A pagina 9 LA STAMPA di lunedì 13-12-04 pubblica un articolo di Fiamma Nirenstein sull'attentato al valico di Rafah, che di seguito riportiamo:
E’ stata una sequenza spaventosa, lo squarciarsi improvviso di un periodo di relativa calma. Hamas e una parte del Fatah hanno detto ieri a Abu Mazen che la campagna elettorale è appena cominciata, che lui non è Arafat e che per conquistarsi consensi e hudna (una tregua fra tutti i gruppi combattenti che consenta l’interruzione degli attentati) ci vuol altro che un giro di consensi nel mondo arabo e alcune pacche sulle spalle da parte di Europa, Stati Uniti e Israele.
Non che l’attentato al passaggio di Refah fosse stato programmato per comunicare al mondo che la carta Abu Mazen è incerta e a lui che deve dare più garanzie ai gruppi armati se vuole ottenere qualcosa. E’ vero che la sua politica viene dipinta come troppo cedevole dopo quattro anni dell’Intifada degli attentati terroristi. E quindi il progetto intrapreso da tempo non è stato fermato al momento in cui la quiete significherebbe una marcia tranquilla, troppo tranquilla, verso le elezioni del 9 di gennaio, con le nuove possibilità di trattative, di aperture internazionali, di sostegno economico dal mondo intero.
Il prezzo per questi obiettivi il mondo palestinese non è pronto a pagarlo, anche il 52 per cento della popolazione ormai dice di essere contraria all’uso del terrorismo: ma Gaza è sempre infestata di terrorismo e Hamas è la sua anima ideologica più potente.

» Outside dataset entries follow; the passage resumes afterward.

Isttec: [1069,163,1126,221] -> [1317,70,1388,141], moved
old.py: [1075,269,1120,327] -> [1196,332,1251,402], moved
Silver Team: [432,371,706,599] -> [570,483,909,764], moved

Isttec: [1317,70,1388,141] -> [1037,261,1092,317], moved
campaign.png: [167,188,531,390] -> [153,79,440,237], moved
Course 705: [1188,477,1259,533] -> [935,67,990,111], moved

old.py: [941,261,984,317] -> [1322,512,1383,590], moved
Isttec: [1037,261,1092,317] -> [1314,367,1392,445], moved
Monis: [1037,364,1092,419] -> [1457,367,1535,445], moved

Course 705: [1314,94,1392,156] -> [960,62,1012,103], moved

Così Hamas e «i falchi del Fatah» di Gaza hanno mandato avanti un progetto intrapreso quattro mesi fa, una lunghissima galleria di seicento metri, duecento metri al mese, un lavoro molto impegnativo fatto con una larghezza di uomini e di mezzi e con una precisione di intenti tale da far subito pensare anche alla presenza degli hezbollah nella progettazione e nella realizzazione. Gli hezbollah riforniscono Hamas e la parte più dura del Fatah dei missili Kassam, cinque dei quali sono anch’essi, ieri, piovuti sulla zona dell’attacco concentrico. Gli scoppi alla galleria di Refah sono stati due, il più piccolo teso a innescare il secondo, una tonnellata e mezzo di materiale, subito dopo che i soldati al cancello sono saltati per aria, due armati pronti nel buio sono saltati dentro e hanno cominciato a sventagliare di kalashnikov, facendo a loro volta feriti.

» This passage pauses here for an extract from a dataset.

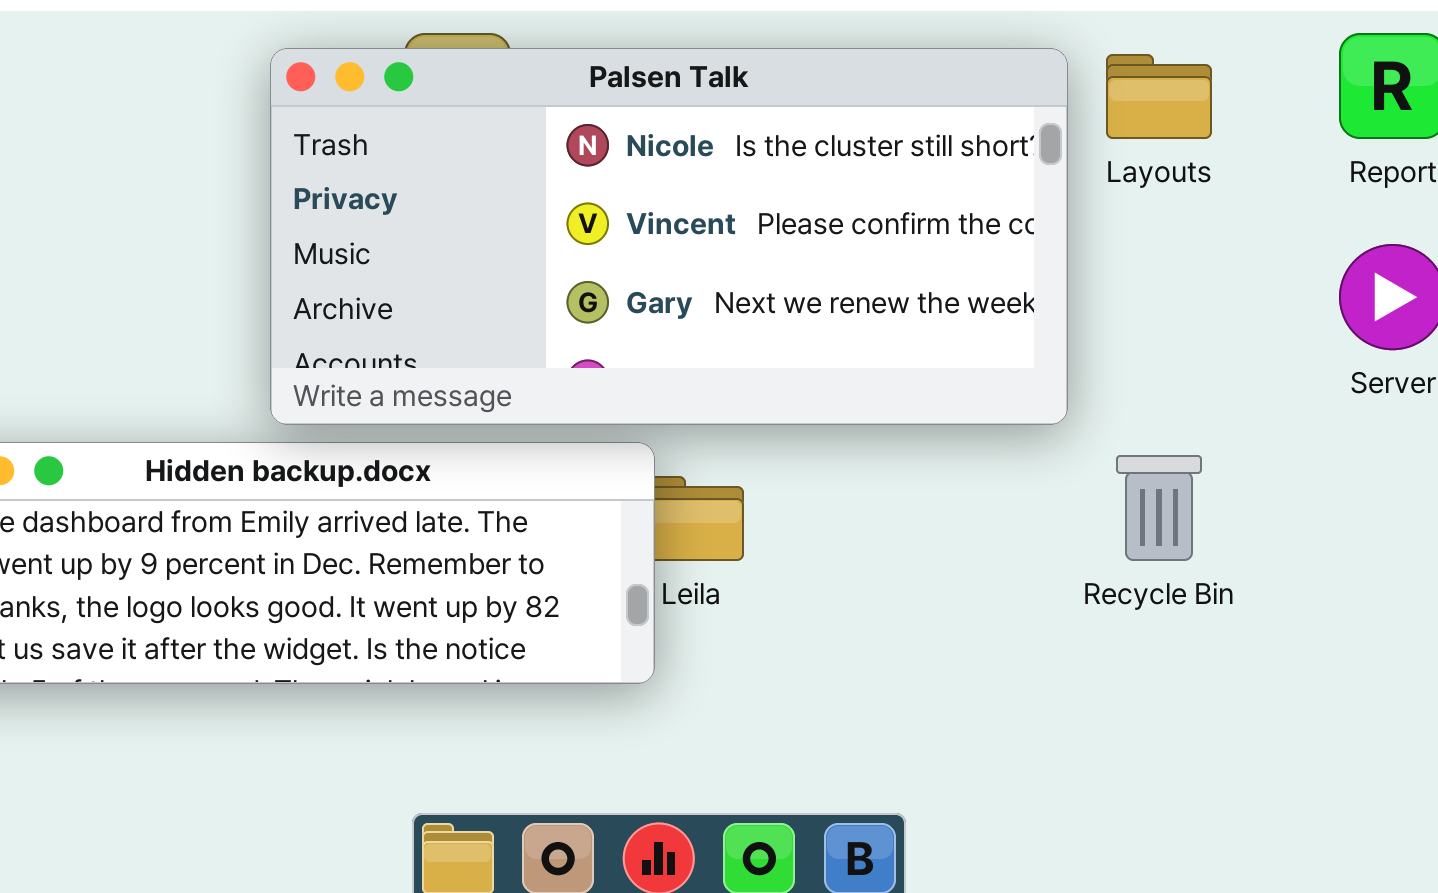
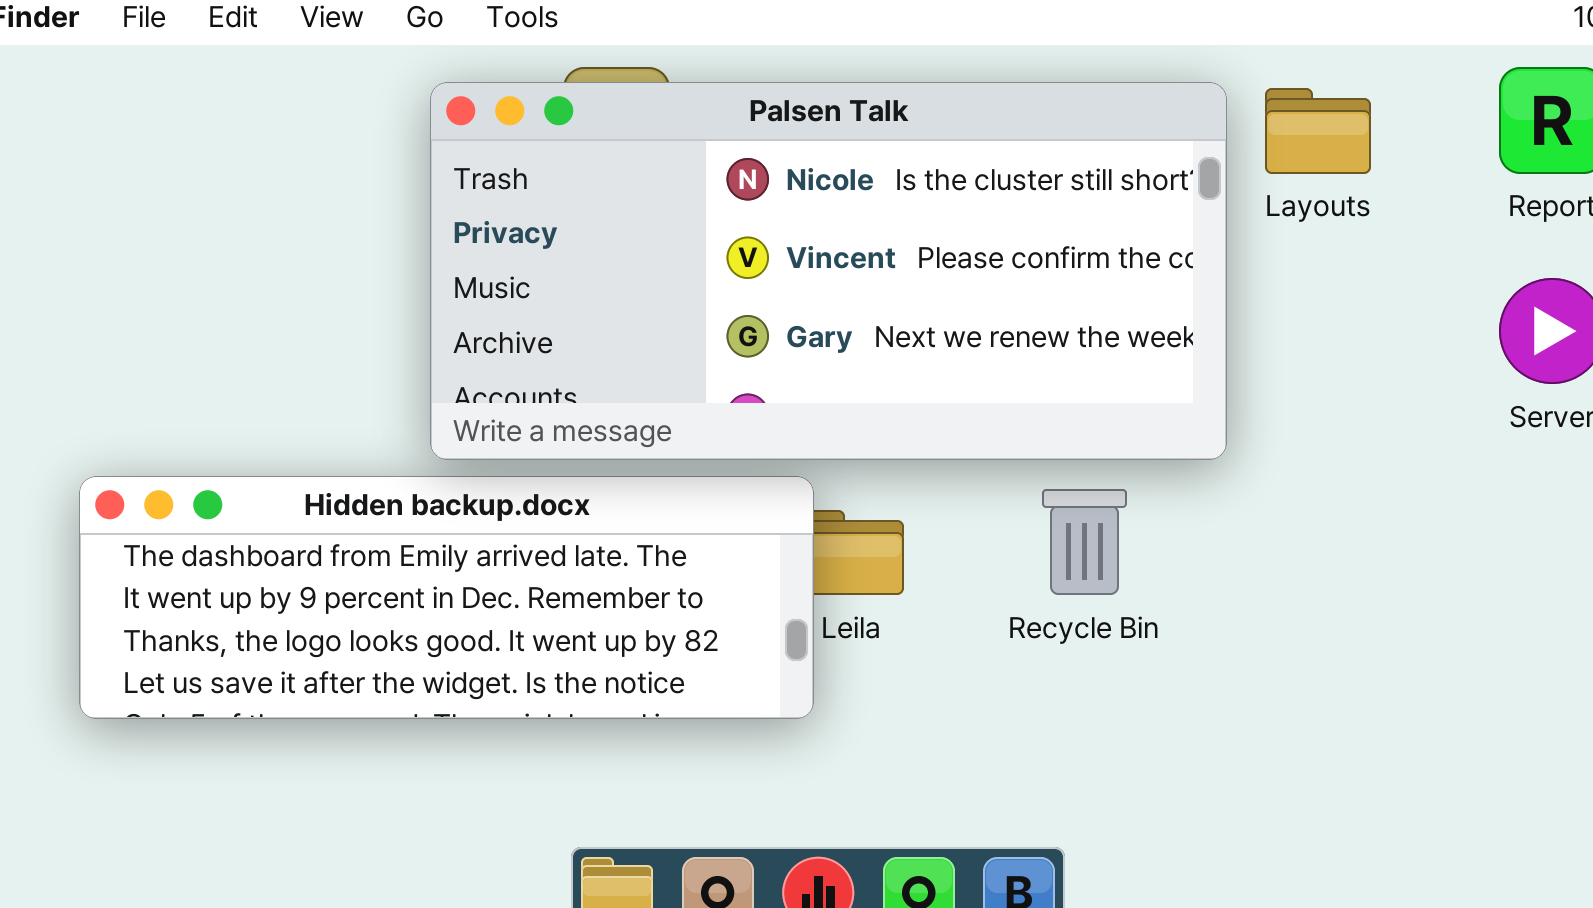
Recycle Bin: [1116,455,1202,561] -> [1042,489,1127,595], moved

Intanto, e questo aumenta lo sfondo ideologico e la forza complessiva degli irriducibili, Marwan Barghuti, prossimo a rinunciare definitivamente alla sua candidatura, faceva sapere le sue condizioni a Abu Mazen, fra cui la prosecuzione della lotta armata. Se esaminiamo l’attacco di ieri, esso corrisponde a una sfida ancora contenibile verso Abu Mazen, non a una sfida mortale e definitiva. Questo lo si capisce dal fatto che Abu Mazen tiene ancora aperta la tratttativa che gli consenta il perseguimento della indispensabile hudna, la condizione prima che gli può consentire di marciare verso l’elezione a presidente senza che si creino fatti irreversibili sul campo, come ad esempio una condizione di rottura essenziale con Israele a causa di attacchi terroristici particolarmente feroci.

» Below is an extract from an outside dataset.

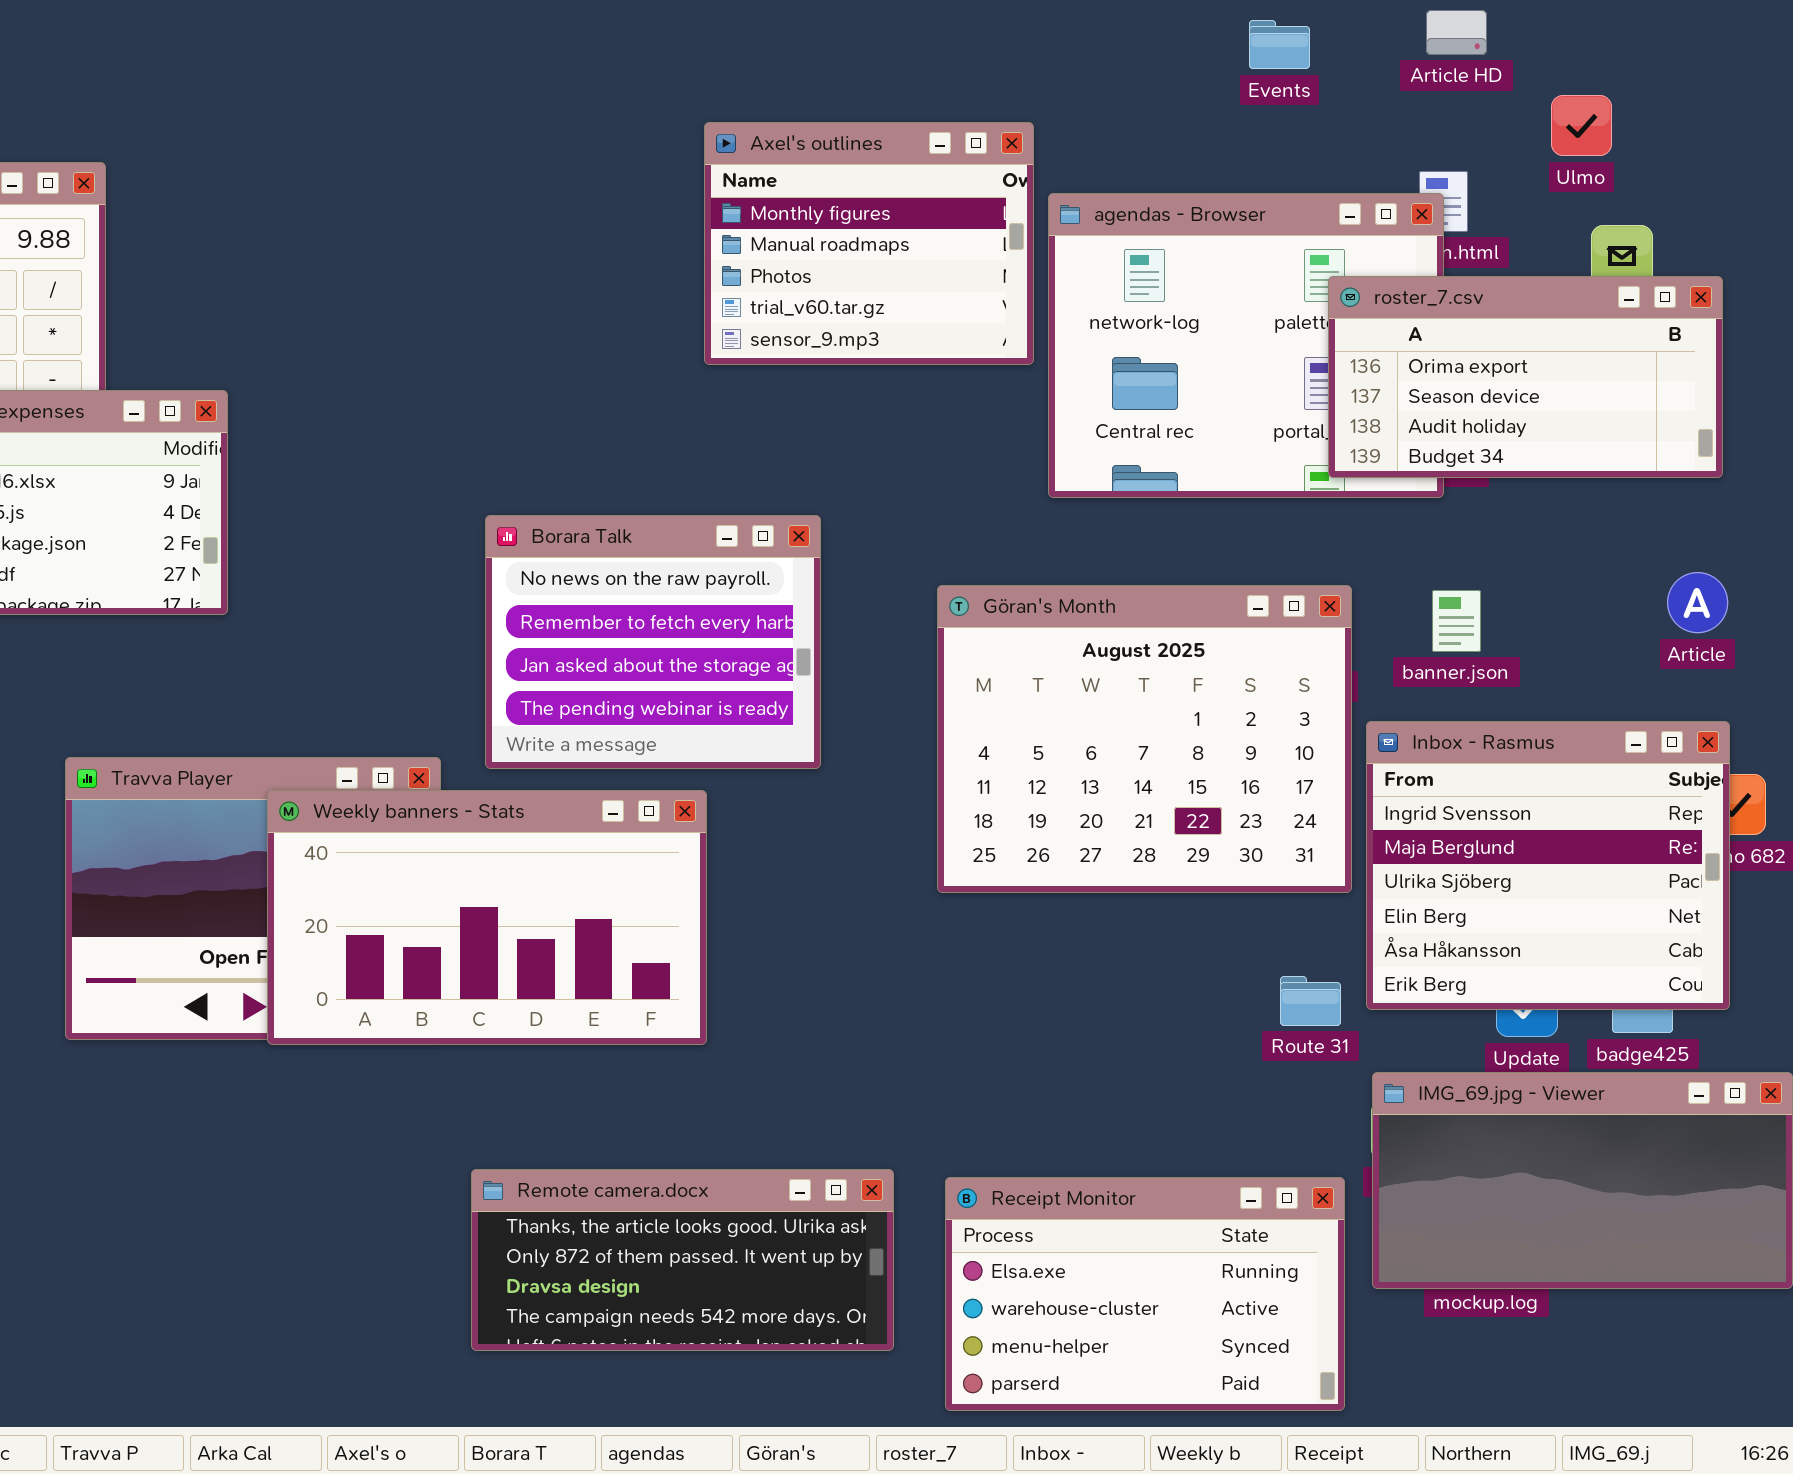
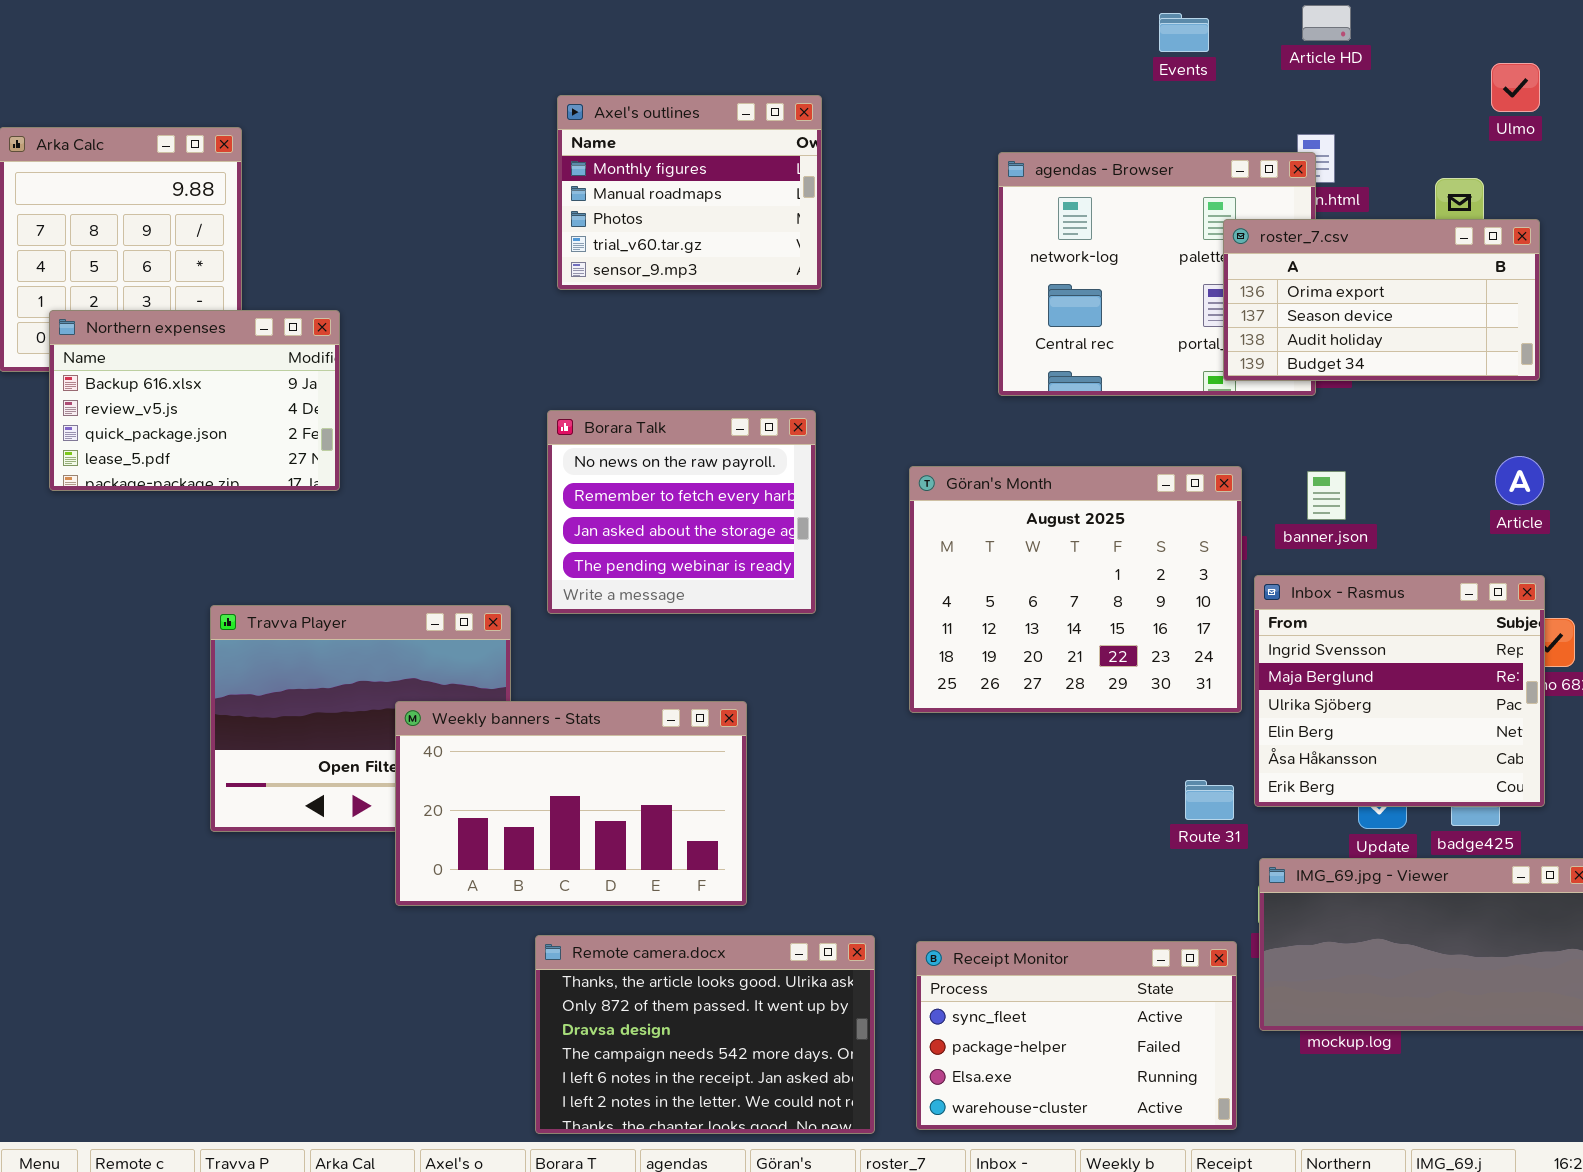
Ulmo: [1551,95,1612,156] -> [1491,63,1540,112], moved
Axel's outlines: [704,122,1034,365] -> [557,95,822,290], moved
Weekly banners - Stats: [267,790,707,1045] -> [395,701,747,906], moved
Remote camera.docx: [471,1169,894,1351] -> [535,935,875,1134], resized
Receipt Monitor: [945,1177,1345,1411] -> [916,941,1237,1130], scrolled up 2 rows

Proprio su questo terreno Hamas lo sfida, ma quello di ieri, nel linguaggio di Hamas e del Fatah più belligerante, è in realtà un attacco ritenuto legittimo, dato che si tratta di soldati. Nel caso dei soldati e dei coloni, e non di attacchi all’interno della Linea Verde, la sfida è relativa, non totale: Abu Mazen quindi può ancora giocare, basta che capisca che si tratta di un gioco duro in cui deve cedere parecchio. Non basta che come ieri vada in Kuwait a parlare di possibilità di nuovi accordi, o in Siria, in Libano e in Egitto come ha fatto nei giorni scorsi. E’ qui nei Territori la sua prova fatale, quella contro il terrorismo, se è in grado di affrontarlo. Per ora da Gaza ha ricevuto un attentato alla sua vita e a quella del suo primo alleato Mohammed Dahlan, e ieri una sfida decisa: ma nel primo caso non è stato colpito, nel secondo caso si resta nel codice d’onore che gli consente ancora un margine di manovra. La hudna, gli dicono qui le organizzazioni terroristiche, la si farà se ci converrà dopo le elezioni, quando comincia davvero la lotta per il potere.
L’attentato naturalmente mette in difficoltà anche il tentativo di Sharon di costruire un governo di coalizione con i laburisti e Shas: Shas infatti si potrebbe convincere solo in vista di un partner che possa dare pace in cambio di territorio. Così la vede il rabbino capo di Shas Ovadia Yossef, che di fatto detta la linea al partito degli israeliani ebrei sefarditi. Adesso il partner palestinese impallidisce, difficile farci qualsiasi accordo, l’uscita torna inesorabilmente unilaterale e si riaccendono tutti i fuochi di guerra; le armi nascoste a Gaza devono essere trovate, dice l’esercito, i missili e la dinamite sempre più comunemente prodotti in loco devono essere neutralizzati, i capi devono essere scovati. E così Abu Mazen e il mondo arabo che già si rallegrava si possono aspettare un’altra ondata di violenza, un’altra ondata di attentati tesi ad alzare il prezzo che Abu Mazen deve pagare.